ISO 9001 Certification and Corporate Performance



ISO 9000 certification and corporate performance

I'm back after an absence and I'd like to pick up where I left off on the subject of ISO 9000 certification and its benefit. Firstly, every study I've seen, including the Anderson School study, which purports to show benefit from CERTIFICATION is flawed. All these studies fail to disentangle implementation from certification and attribute any benefits resulting from implementing the system to the certification of the system. Certification is a verification of conformity to the ISO 9001:2000 requirements, nothing more. As such, by itself it probably adds little, if any, value to the process other than market recognition and satisfying customers that a QMS is in place. The direct internal performance benefit that accrues to the implementing organization from the certification process itself is therefore probably negligible and, taken in the context of cost-benefit analysis, provides little value-add to the overall business improvement process.

Secondly, until the ISO 9000:2000 series came out, most certifications to the 1994 edition were, as Dr Eicher of ISO rightly pointed out, fundamentally flawed as they had a major non-conformity: the lack of objectives, meaning there could be no effective system. I would add to this that certifying a documented system is as good as useless if the documented processes contain waste and variability. This gives a clue why certification is fundamentally and, in my opinion, fatally flawed: the objective for many firms is to get the badge on the wall rather than pursue real and meaningful improvement, which they can do without certification anyway.

Jimmy Olson

Is there a question somewhere in there? Or just a statement to provoke a discussion/debate? :D


When reading your post my first thought is if you don’t like the idea of going through registration then don’t. Whether you are in the position of owner/CEO or an employee down the chain somewhere you have a choice to pursue a registration or not.


Paul Simpson

Trusted Information Resource
Exams add no value?

I'd like to agree with Mike and Randy. I didn't see a question and certification is not yet compulsory but I'd still like to have a go at answering lean machines point.
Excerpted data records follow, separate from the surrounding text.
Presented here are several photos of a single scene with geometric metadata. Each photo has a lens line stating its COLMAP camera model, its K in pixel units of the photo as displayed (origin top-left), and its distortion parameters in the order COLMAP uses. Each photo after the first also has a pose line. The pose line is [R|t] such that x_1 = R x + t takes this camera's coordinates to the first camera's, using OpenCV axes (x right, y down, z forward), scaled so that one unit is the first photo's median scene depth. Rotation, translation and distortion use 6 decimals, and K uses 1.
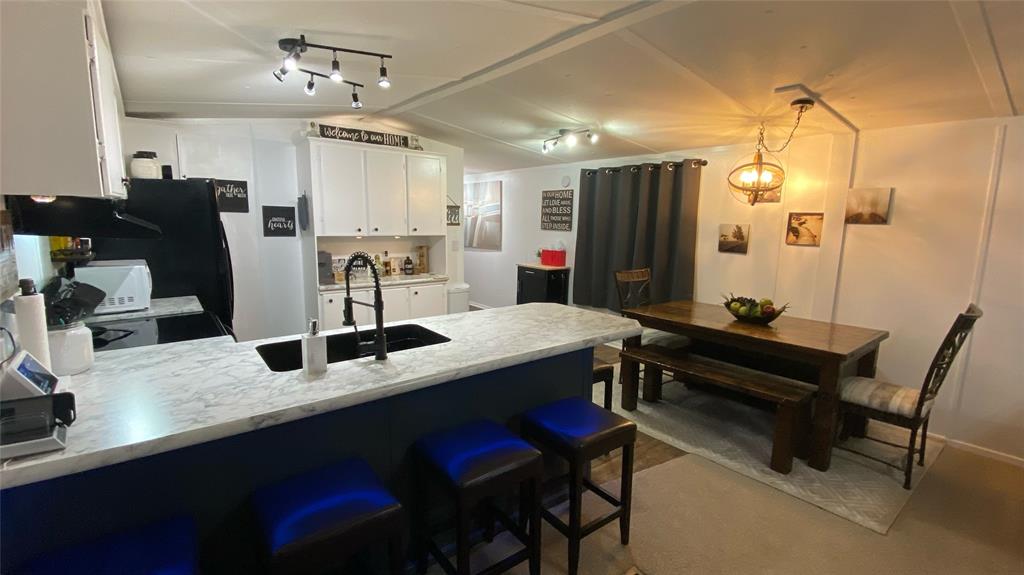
lens RADIAL K [[451.3, 0, 511.7], [0, 451.3, 290.1], [0, 0, 1]] dist [-0.036960, -0.000951]
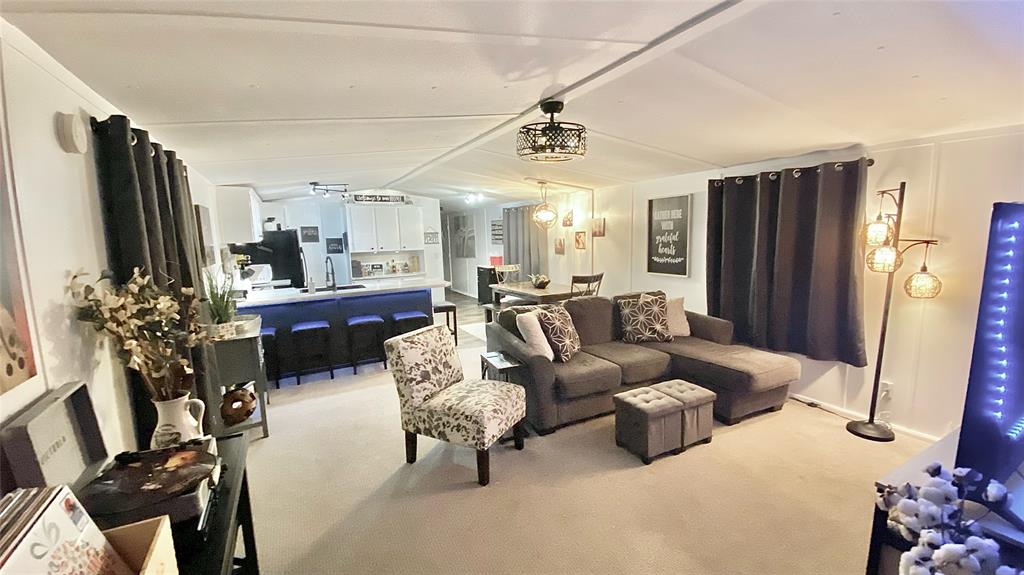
lens RADIAL K [[408.1, 0, 512.1], [0, 408.1, 289.4], [0, 0, 1]] dist [-0.017337, -0.006455]
pose [[0.984403, -0.017215, -0.175086, 0.664576], [0.014128, 0.999722, -0.018865, 0.097785], [0.175362, 0.016097, 0.984372, -0.738131]]
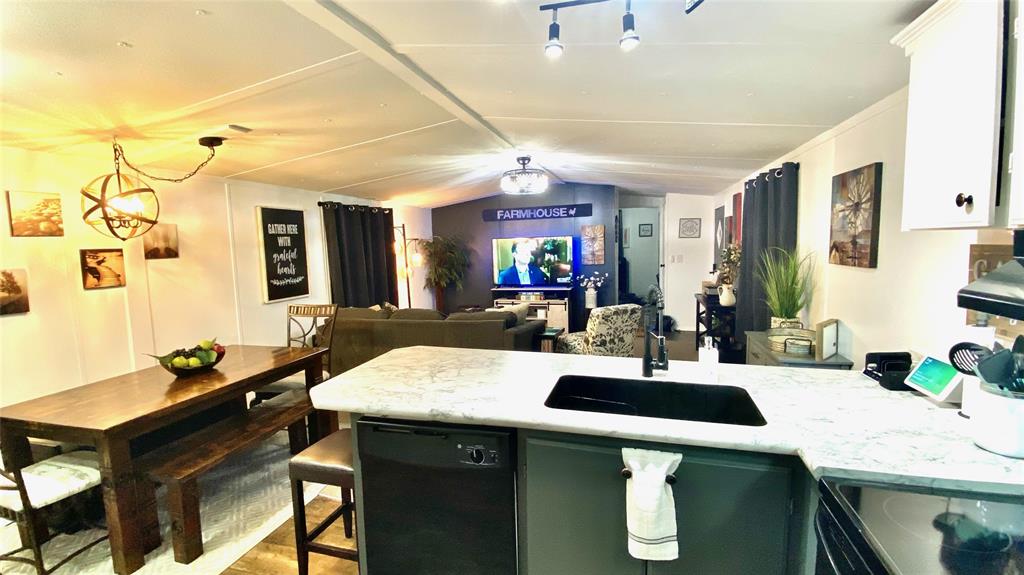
lens RADIAL K [[451.3, 0, 512.5], [0, 451.3, 289.0], [0, 0, 1]] dist [-0.036960, -0.000951]
pose [[-0.571123, -0.078555, 0.817097, -0.446891], [0.146478, 0.969681, 0.195607, -0.146262], [-0.807690, 0.231403, -0.542301, 0.822587]]
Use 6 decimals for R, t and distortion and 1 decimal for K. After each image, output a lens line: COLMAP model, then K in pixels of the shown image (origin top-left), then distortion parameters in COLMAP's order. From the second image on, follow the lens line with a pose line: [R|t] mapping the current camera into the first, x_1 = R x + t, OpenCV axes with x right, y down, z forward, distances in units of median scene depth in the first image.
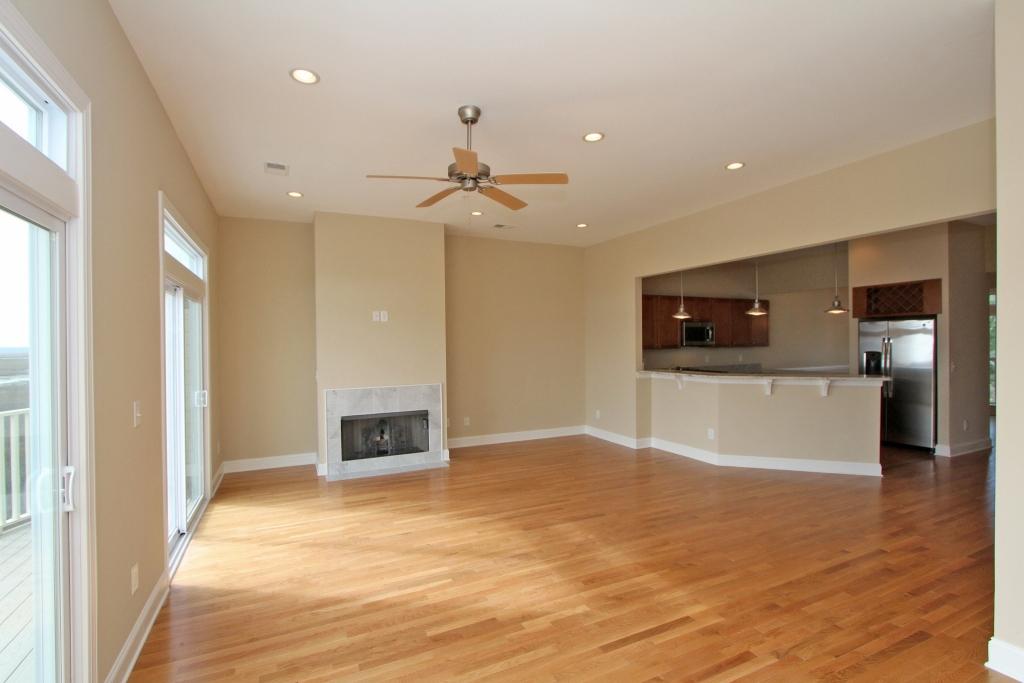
lens RADIAL K [[472.8, 0, 506.8], [0, 472.8, 347.8], [0, 0, 1]] dist [-0.023778, 0.005170]
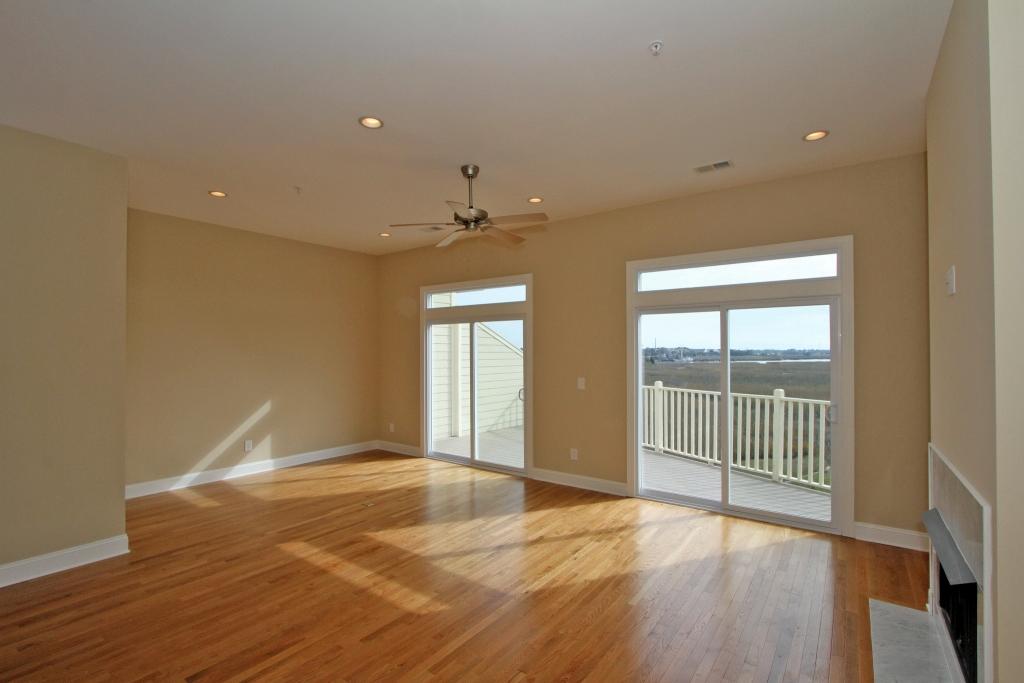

True, not all certificates are valid. True, not all certificates holders have great systems. That doesn't mean the certification process is fundamentally flawed. There are a lot of holes that need plugging but how about this for a couple of reasons for going for assessment (apart from the: "We need a certificate on the wall to trade, we want to market ourselves etc.).
- If you didn't have an end day of assessment would there be the focus to do the work to get the system in? I know of some companies who need that six monthly "The auditor is coming!"to get some actions through the system - it ain't perfect but it is a reason. (Think of it as a public examination - would you do all that hard work on Maths and English if you didn't need the qualification? I know some would but it does give a hard edge focus.
- The wood for the trees. I like to think I know a bit about quality having had that dreaded word in my title for getting on for three quarters of my working life but I have still had auditors come in and pick up on things I have missed and also give a different slant on an issue that has helped me.

That'll do off the cuff. Any others, any comments?

P.S. I have also been into "Lean", "6 Sigma" and "Total Quality" companies and found issues they weren't aware of or weren't dealing with effectively


No question here, other than a rhetorical one "Does certification per se provide value?".

I think a distortion has arisen in the marketplace where certification has become synomymous with quality. Certification has nothing to do with quality. It is merely an inspection and verification process. In fact, as Deming argued, you can never achieve quality with inspection. Therefore, by itself, certification adds little value to the quality process.

mike101338's response is instructive to me because it shows how the ISO 9000 process has been "hi-jacked" by certification bodies. ISO 9004:1987/94 and even the 2000 edition always presented certification as an option, never as the end-game of the exercise. I wonder how many certified companies truly practice continual improvement on their systems to eliminate waste and variation, rather than trying to keep the registrar's auditors happy?